L’eredità dei Montgolfier
Il termine «mongolfiera» resta nelle lingue di mezzo mondo a ricordare i due fratelli. La loro invenzione non aprì soltanto la strada al volo, ma cambiò il modo in cui l’umanità guardava il cielo: ciò che per millenni era sembrato impossibile diventava, all’improvviso, una questione di tela, fuoco e ingegno. Per approfondire la storia dell’invenzione puoi consultare la voce dedicata su Wikipedia.
La mongolfiera oggi
A oltre due secoli di distanza, le mongolfiere sono diventate protagoniste di raduni spettacolari, voli turistici e competizioni sportive. Il funzionamento di base è rimasto quello del 1783: un bruciatore riscalda l’aria, il pallone sale, e regolando la fiamma il pilota controlla la quota. Una delle invenzioni più antiche del volo è anche una delle più affascinanti da osservare ancora oggi.

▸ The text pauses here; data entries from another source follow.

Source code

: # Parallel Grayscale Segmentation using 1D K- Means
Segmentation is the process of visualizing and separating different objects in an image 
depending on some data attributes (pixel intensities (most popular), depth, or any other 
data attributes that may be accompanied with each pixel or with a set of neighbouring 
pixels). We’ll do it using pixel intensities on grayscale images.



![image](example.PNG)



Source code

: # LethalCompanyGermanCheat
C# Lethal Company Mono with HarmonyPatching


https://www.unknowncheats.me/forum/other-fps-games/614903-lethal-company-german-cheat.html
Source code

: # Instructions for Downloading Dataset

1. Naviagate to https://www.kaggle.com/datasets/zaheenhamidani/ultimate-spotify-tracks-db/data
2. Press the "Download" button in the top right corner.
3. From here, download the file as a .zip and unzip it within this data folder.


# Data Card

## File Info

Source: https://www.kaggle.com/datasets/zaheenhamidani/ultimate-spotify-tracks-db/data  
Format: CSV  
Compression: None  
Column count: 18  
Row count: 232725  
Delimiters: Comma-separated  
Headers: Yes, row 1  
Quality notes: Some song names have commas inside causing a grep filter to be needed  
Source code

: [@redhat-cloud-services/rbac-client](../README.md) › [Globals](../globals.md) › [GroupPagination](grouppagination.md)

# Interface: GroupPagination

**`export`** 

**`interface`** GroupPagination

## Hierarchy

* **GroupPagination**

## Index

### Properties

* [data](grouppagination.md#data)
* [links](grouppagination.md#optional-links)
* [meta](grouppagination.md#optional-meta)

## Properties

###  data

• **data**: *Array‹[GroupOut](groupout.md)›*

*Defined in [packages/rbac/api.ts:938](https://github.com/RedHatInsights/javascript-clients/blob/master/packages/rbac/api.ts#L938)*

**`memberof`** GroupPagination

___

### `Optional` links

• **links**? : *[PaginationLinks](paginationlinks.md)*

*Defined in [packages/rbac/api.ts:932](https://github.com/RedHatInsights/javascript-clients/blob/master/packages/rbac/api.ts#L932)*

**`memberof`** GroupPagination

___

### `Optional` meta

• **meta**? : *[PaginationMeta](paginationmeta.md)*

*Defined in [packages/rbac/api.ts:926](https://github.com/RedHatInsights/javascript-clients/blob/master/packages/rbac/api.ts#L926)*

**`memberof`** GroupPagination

Domande frequenti sulla mongolfiera
Chi inventò la mongolfiera?
La mongolfiera fu inventata dai fratelli francesi Joseph-Michel ed Étienne Montgolfier, fabbricanti di carta. Il primo volo pubblico avvenne il 4 giugno 1783 ad Annonay.
Come fa una mongolfiera a volare?
L’aria calda all’interno dell’involucro è meno densa dell’aria circostante, quindi il pallone diventa più leggero del volume d’aria che sposta e si solleva.
Chi furono i primi passeggeri di una mongolfiera?
I primi «passeggeri» furono una pecora, un’anatra e un gallo, fatti volare a Versailles il 19 settembre 1783 davanti alla corte di Luigi XVI.
Quando volò il primo essere umano in mongolfiera?
Il 21 novembre 1783 Pilâtre de Rozier e il marchese d’Arlandes compirono il primo volo umano sopra Parigi, restando in aria circa venticinque minuti.
Che differenza c’è tra mongolfiera e pallone a gas?
La mongolfiera vola grazie all’aria calda prodotta da un bruciatore, mentre il pallone a gas usa un gas più leggero dell’aria, come l’idrogeno o l’elio, senza bisogno di fuoco a bordo.
Perché si chiama «mongolfiera»?
Il nome deriva direttamente dal cognome dei due inventori, Montgolfier, ed è entrato nell’uso comune in molte lingue per indicare i palloni ad aria calda.